EXCERPT TO READ:
Josh-Lee1 / eBird-Fire-Index

BEES3041 Big Data Project
0 stars 0 forks source link

Running first for loop #4

Closed Josh-Lee1 closed 4 years ago

Josh-Lee1 commented 4 years ago

Hi @wcornwell and @coreytcallaghan I just finished running the function we made. I got this error. It took about 2 hours to run on my machine.

although coordinates are longitude/latitude, st_within assumes that they are planar Error in gzfile(file, mode) : cannot open the connection In addition: Warning messages: 1: Missing column names filled in: 'X47' [47] 2: In gzfile(file, mode) :

coreytcallaghan commented 4 years ago

Did you make sure to make the filteredData folder match exactly? That would be my guess at that error, but not sure.

I'm trying to run it now on my work desktop, and it is taking a while! Which I'm a bit baffled by because I swear it wasn't taking this long last week.

I'll keep you posted.

coreytcallaghan commented 4 years ago

Sorry @Josh-Lee1 for the delay. The reason for your original error above is because 'filename' had a folder in there as well, and that folder wasn't found in the folder structure.

PROVIDED DATA:
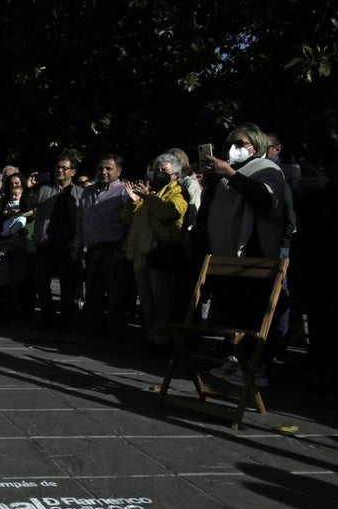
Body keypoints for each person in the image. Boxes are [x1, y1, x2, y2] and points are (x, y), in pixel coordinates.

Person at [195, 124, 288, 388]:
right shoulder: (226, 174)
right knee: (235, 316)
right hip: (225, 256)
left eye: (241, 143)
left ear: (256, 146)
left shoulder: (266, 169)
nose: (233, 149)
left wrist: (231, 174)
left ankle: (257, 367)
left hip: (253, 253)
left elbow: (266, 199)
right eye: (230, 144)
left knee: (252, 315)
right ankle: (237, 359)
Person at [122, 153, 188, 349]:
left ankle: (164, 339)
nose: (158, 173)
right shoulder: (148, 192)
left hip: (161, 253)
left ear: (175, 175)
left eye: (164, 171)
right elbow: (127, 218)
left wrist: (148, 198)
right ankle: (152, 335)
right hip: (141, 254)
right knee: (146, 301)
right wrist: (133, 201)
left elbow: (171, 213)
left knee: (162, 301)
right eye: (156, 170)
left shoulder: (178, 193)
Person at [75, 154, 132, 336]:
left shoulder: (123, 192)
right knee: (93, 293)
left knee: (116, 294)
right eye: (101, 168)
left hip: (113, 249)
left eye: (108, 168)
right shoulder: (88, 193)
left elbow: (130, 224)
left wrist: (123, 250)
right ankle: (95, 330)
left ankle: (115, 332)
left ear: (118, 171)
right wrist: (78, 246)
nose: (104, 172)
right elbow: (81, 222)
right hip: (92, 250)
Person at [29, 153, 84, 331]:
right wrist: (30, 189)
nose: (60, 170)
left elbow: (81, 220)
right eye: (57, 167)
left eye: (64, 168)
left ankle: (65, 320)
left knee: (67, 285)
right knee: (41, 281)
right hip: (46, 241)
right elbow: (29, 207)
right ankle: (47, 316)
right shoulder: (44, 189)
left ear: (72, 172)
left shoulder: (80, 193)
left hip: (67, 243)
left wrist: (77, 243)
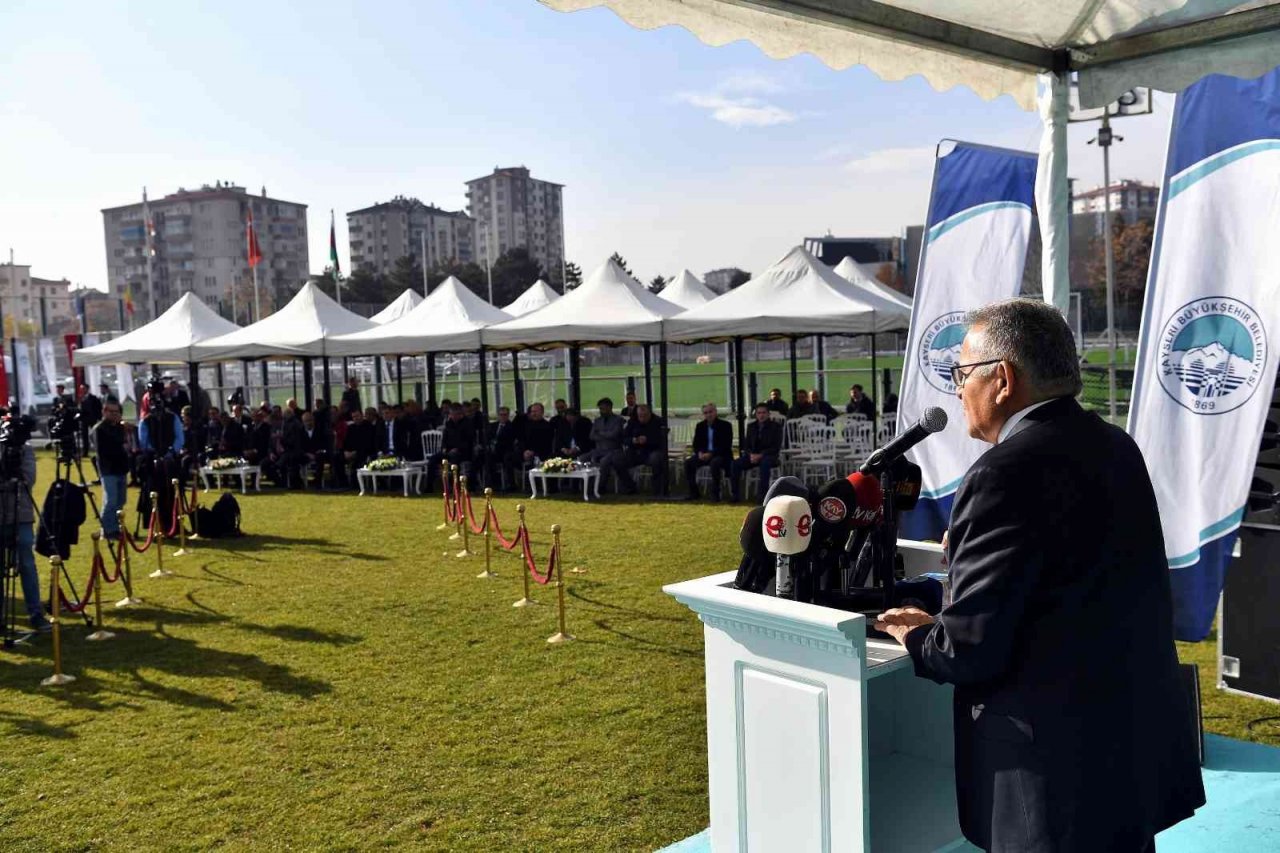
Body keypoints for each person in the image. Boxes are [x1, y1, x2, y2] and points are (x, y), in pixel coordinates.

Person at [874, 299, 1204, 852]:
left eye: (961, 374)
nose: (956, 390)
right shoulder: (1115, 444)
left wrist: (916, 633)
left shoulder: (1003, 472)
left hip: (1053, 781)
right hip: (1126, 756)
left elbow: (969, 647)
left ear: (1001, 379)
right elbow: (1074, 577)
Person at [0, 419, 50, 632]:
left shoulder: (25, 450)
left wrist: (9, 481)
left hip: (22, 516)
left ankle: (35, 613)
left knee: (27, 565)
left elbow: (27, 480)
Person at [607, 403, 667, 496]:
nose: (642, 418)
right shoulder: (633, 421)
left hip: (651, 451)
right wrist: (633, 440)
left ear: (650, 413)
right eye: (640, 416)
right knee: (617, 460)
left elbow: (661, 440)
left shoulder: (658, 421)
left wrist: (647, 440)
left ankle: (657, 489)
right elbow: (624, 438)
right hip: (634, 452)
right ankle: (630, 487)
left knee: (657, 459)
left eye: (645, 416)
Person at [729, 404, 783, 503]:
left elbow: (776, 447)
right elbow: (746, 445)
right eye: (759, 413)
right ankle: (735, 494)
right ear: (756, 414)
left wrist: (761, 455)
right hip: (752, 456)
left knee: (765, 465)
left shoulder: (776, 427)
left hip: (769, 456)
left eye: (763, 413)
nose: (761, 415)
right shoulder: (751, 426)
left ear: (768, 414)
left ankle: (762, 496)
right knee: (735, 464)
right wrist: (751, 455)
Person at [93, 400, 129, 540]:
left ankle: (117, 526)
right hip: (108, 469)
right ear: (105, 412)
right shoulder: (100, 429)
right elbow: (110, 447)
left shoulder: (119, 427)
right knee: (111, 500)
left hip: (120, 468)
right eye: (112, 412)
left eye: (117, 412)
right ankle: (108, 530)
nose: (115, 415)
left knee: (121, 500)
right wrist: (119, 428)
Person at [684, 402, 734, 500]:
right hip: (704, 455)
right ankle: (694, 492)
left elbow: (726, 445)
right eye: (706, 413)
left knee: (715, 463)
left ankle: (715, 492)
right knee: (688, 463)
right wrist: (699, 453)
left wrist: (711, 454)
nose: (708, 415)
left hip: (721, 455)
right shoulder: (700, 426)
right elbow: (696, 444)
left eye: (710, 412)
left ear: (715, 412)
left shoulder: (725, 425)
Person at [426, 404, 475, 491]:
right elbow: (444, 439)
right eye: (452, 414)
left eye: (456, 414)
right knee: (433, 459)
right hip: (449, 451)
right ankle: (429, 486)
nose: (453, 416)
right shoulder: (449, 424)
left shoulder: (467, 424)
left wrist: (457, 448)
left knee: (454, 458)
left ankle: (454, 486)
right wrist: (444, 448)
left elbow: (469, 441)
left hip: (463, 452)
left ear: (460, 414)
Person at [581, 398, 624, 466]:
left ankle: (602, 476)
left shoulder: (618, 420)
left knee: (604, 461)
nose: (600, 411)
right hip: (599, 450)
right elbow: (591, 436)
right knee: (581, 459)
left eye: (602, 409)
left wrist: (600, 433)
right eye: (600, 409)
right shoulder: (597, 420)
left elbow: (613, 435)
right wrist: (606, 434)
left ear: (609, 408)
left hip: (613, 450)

WHAT YOU NEED TO DO:
1. In the issue thread, swap "work desktop" for "office laptop" and write out the passage starting at "Did you make" and ending at "keep you posted.".
2. According to the issue thread, how long did the function take to run on Josh-Lee1's machine?

RESULTS BY TASK:
1.
Did you make sure to make the filteredData folder match exactly? That would be my guess at that error, but not sure.

I'm trying to run it now on my office laptop, and it is taking a while! Which I'm a bit baffled by because I swear it wasn't taking this long last week.

I'll keep you posted.

2. About 2 hours.